Perra vida
7 octubre, 2009
Por: Félix Lázaro
Hace pocos días, lo prometo, vi por primera vez un perro con gafas. De la mano de su propietaria, el can paseaba por las inmediaciones del Retiro madrileño, provocando la curiosidad de los viandantes, que le dedicaban una cariñosa sonrisa. Fue entonces cuando me pregunté cómo se graduaría la vista el mejor amigo del hombre. Me lo imaginaba sentado ante el cuadro luminoso con letras que pronto se hacen imposibles. Quizás sean números a los que el animal respondería con ladridos. Lo ignoro, pero supongo que esta cuestión está suficientemente resuelta.
Pero, por qué puede necesitar un cadelo el uso de lentes. Sin duda, porque no lo ve claro, supuesto éste que me parece de lo más lógico porque aquí y ahora no lo ve claro ningún bicho viviente. Esta es la perra vida que nos podría igualar a los de cuatro patas con los de dos. Sin embargo, yo estoy convencido de que los perros son mucho más listos que sus amos. De momento ya se han puesto gafas y esto es sólo un primer paso para alcanzar la igualdad con los humanos que, más pronto que tarde, puede ser una realidad. Obsérvese el fenómeno en cualquier parlamento de la patria nuestra, donde los señores diputados no hablan, ladran. No creo que nadie pueda demostrarme lo contrario.
El señor perro, cada día más, se acerca a las costumbres de sus amos. En invierno les vemos paseando con sus trajecitos y los más afortunados se sientan a la mesa con sus amos, hacen sus revisiones dentales puntualmente y viajan en cómodos automóviles. ¿Y qué me dicen de esos miles y miles de señores/as que pasean a su animal con una bolsita negra en la mano para recoger sus heces? Es la evidencia de quién impone su ley. Bromas aparte, esta vida nuestra se ha ganado a pulso el calificativo de perra, en su versión más despectiva. No hay más que ver cómo engordan las cifras del paro. O abrir un periódico cualquiera, por una página cualquiera. Todas son noticias para echarse a temblar. Una vueltecita por Milladoiro y Bertamiráns y observar cómo se prodigan los carteles de «se vende»,»liquidación», etc, son una buena muestra de lo que les cuento.
En definitiva, todos son ladridos desmesurados y, en ocasiones, sólo falta que los señores diputados se líen a mordiscos.

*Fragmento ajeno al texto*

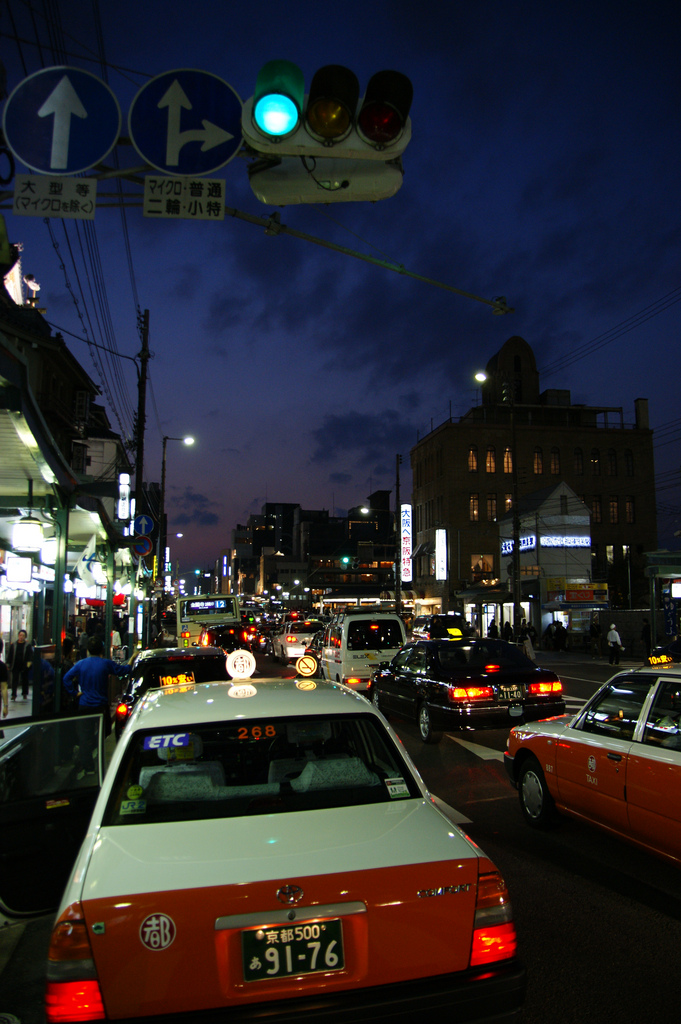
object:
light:
[254, 93, 299, 136]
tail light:
[470, 922, 518, 966]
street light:
[185, 438, 195, 446]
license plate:
[241, 918, 346, 984]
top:
[63, 655, 132, 707]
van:
[321, 605, 407, 690]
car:
[0, 649, 528, 1024]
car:
[504, 670, 681, 864]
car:
[366, 627, 566, 744]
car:
[321, 613, 408, 692]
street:
[0, 594, 681, 1024]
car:
[271, 619, 323, 665]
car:
[191, 622, 251, 654]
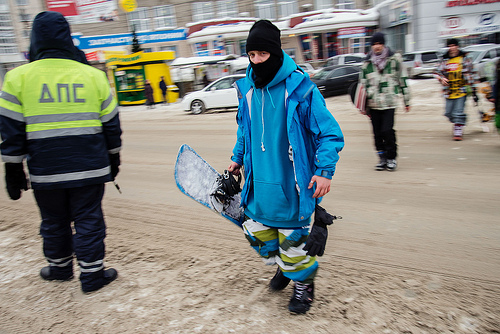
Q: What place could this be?
A: It is a road.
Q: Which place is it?
A: It is a road.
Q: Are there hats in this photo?
A: Yes, there is a hat.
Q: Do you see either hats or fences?
A: Yes, there is a hat.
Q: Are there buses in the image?
A: No, there are no buses.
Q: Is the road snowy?
A: Yes, the road is snowy.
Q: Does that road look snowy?
A: Yes, the road is snowy.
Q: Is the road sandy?
A: No, the road is snowy.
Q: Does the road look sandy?
A: No, the road is snowy.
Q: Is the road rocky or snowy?
A: The road is snowy.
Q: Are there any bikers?
A: No, there are no bikers.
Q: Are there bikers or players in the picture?
A: No, there are no bikers or players.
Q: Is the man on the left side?
A: Yes, the man is on the left of the image.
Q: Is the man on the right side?
A: No, the man is on the left of the image.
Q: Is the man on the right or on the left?
A: The man is on the left of the image.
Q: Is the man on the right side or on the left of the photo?
A: The man is on the left of the image.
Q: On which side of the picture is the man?
A: The man is on the left of the image.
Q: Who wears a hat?
A: The man wears a hat.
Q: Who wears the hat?
A: The man wears a hat.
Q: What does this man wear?
A: The man wears a hat.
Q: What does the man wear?
A: The man wears a hat.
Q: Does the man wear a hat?
A: Yes, the man wears a hat.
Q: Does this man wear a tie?
A: No, the man wears a hat.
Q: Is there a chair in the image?
A: No, there are no chairs.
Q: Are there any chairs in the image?
A: No, there are no chairs.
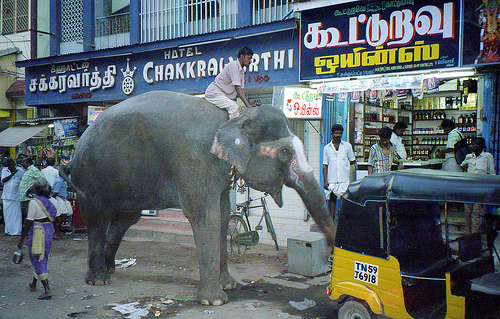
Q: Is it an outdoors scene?
A: Yes, it is outdoors.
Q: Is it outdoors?
A: Yes, it is outdoors.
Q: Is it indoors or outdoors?
A: It is outdoors.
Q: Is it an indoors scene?
A: No, it is outdoors.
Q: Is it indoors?
A: No, it is outdoors.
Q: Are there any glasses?
A: No, there are no glasses.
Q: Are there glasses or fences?
A: No, there are no glasses or fences.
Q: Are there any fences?
A: No, there are no fences.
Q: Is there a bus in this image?
A: No, there are no buses.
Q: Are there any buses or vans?
A: No, there are no buses or vans.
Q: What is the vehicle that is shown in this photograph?
A: The vehicle is a car.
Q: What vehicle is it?
A: The vehicle is a car.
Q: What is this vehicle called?
A: This is a car.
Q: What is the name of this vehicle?
A: This is a car.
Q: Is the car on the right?
A: Yes, the car is on the right of the image.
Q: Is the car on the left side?
A: No, the car is on the right of the image.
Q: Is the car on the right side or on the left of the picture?
A: The car is on the right of the image.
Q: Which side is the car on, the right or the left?
A: The car is on the right of the image.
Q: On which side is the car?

Pero, al paso que vamos, todo es posible. Me pregunto, además, si no es perra vida que a uno le pongan de patitas en la calle apenas cumplida la treintena o que le larguen del piso por no poder hacer frente a la hipoteca. Perra vida, sí. Yo, de verdad, creo que pronto voy a envidiar a los canes, con sus abrigos, con sus gafitas, con sus espacios reservados para el ocio, con sus señores/as que les recogen la caquita. ¡Qué maravilla! Además, no tienen que escuchar promesas imposibles. Es una evidencia que la sociedad actual se está deshumanizando y la duda es saber cuál será el final. ¿No será que se están cambiando los papeles? Pues a lo mejor resulta que la especie canina está en el proceso inverso. Allá ellos, los señores perros, pues se van a enterar de lo que vale un peine. Porque perra vida -lo que se dice perra vida- la de millones de españoles que apenas tienen lo justo para ir tirando.
¿Y qué decir de los nuevos impuestos? Yo creía que no había lugar para «nuevos», porque ya estaba el cupo completo. Qué equivocado estaba pues los ayuntamientos, especialmente en las grandes ciudades son de una voracidad extrema. Cobran, y mucho, por todo. El último invento de un señor que se llama Gallardón es la «tasa por prestación de servicio de gestión de residuos urbanos». En mi caso 180 euros. ¡Manda carallo!